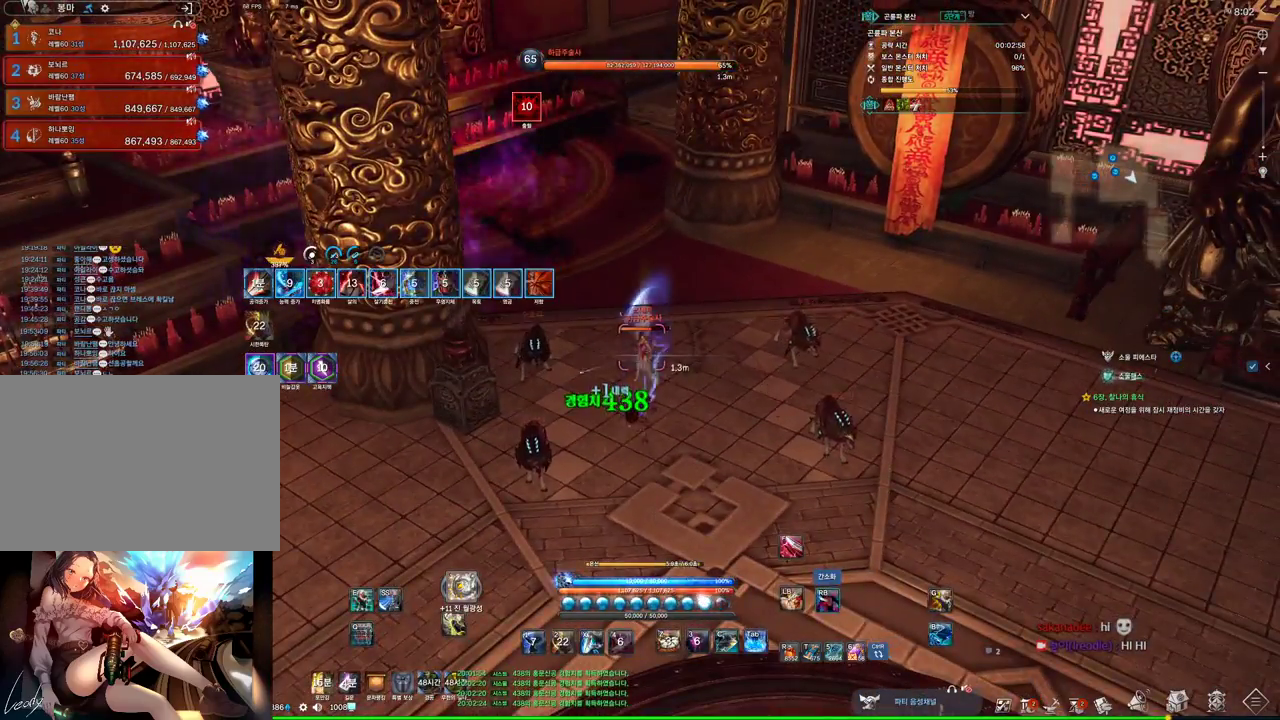
{"keys": [], "mouse": [], "events": [[100, "4", "down"], [200, "d", "up"], [266, "4", "up"], [366, "mouse_right", "down"], [466, "mouse_right", "up"]]}
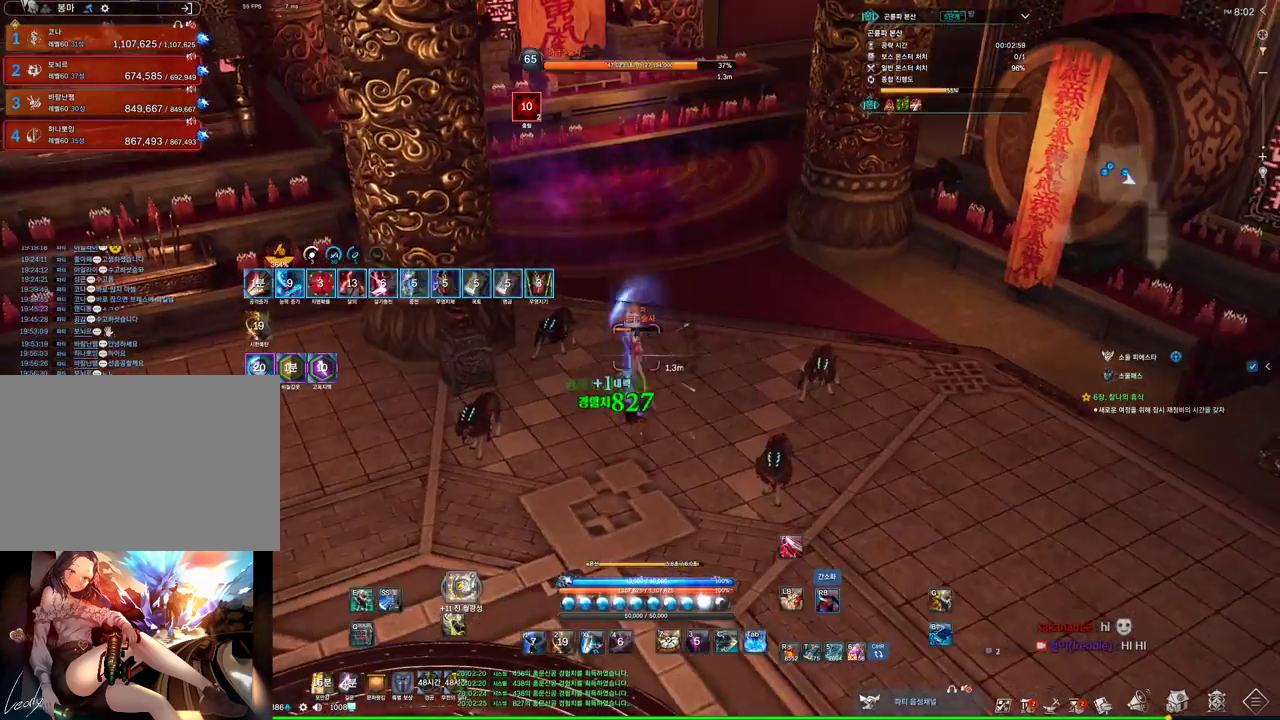
{"keys": [], "mouse": [], "events": [[66, "4", "down"], [266, "4", "up"], [400, "mouse_right", "down"], [500, "mouse_right", "up"]]}
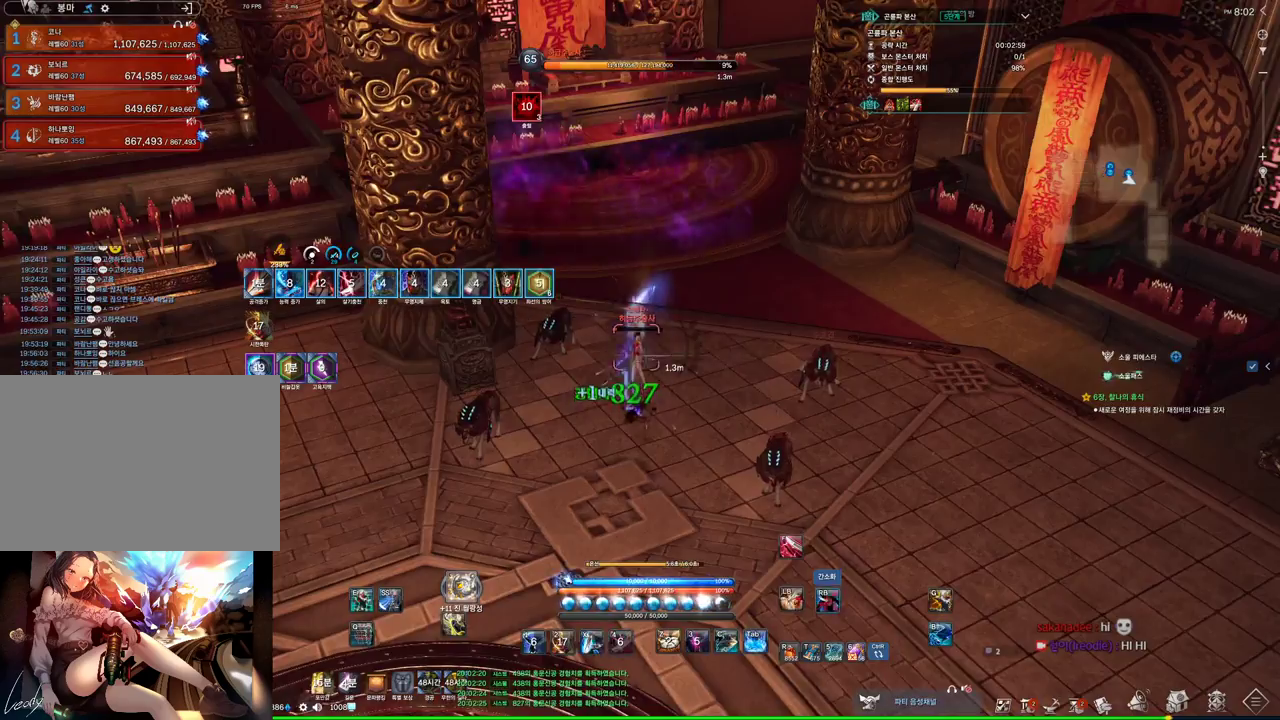
{"keys": [], "mouse": [], "events": [[233, "v", "down"], [333, "v", "up"]]}
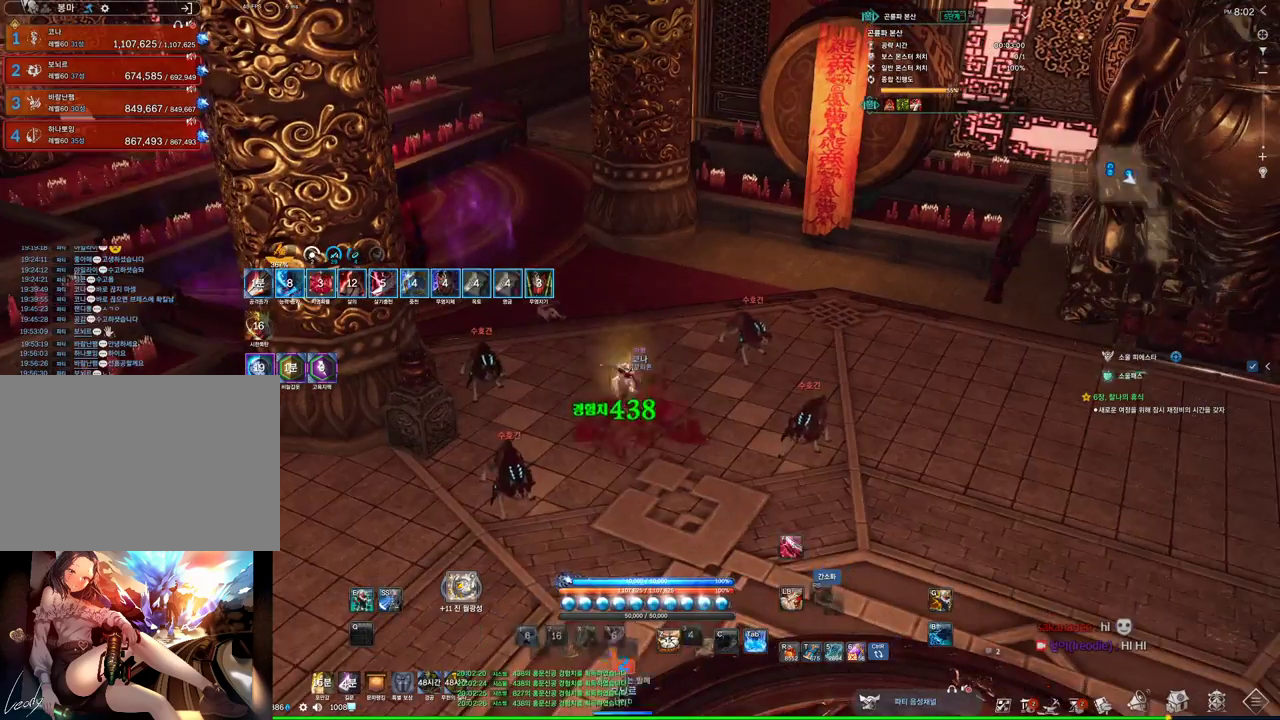
{"keys": ["w"], "mouse": [], "events": [[300, "w", "down"]]}
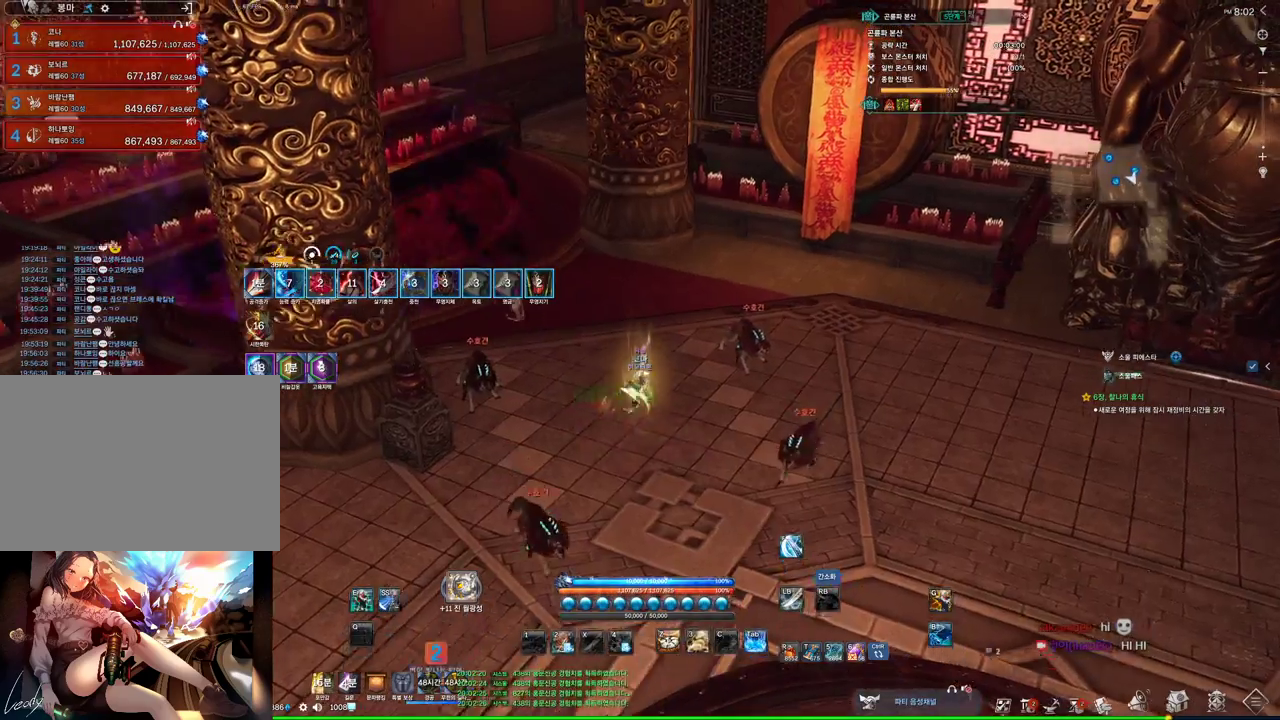
{"keys": ["s"], "mouse": [], "events": [[66, "w", "up"], [166, "s", "down"]]}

━━━━━━━━━━

> _Aim of the exercise_
Each entry is to be output exactly, and no picture is to appear.

> _Solution below_
{"keys": [], "mouse": [], "events": [[100, "4", "down"], [200, "d", "up"], [266, "4", "up"], [366, "mouse_right", "down"], [466, "mouse_right", "up"]]}
{"keys": [], "mouse": [], "events": [[66, "4", "down"], [266, "4", "up"], [400, "mouse_right", "down"], [500, "mouse_right", "up"]]}
{"keys": [], "mouse": [], "events": [[233, "v", "down"], [333, "v", "up"]]}
{"keys": ["w"], "mouse": [], "events": [[300, "w", "down"]]}
{"keys": ["s"], "mouse": [], "events": [[66, "w", "up"], [166, "s", "down"]]}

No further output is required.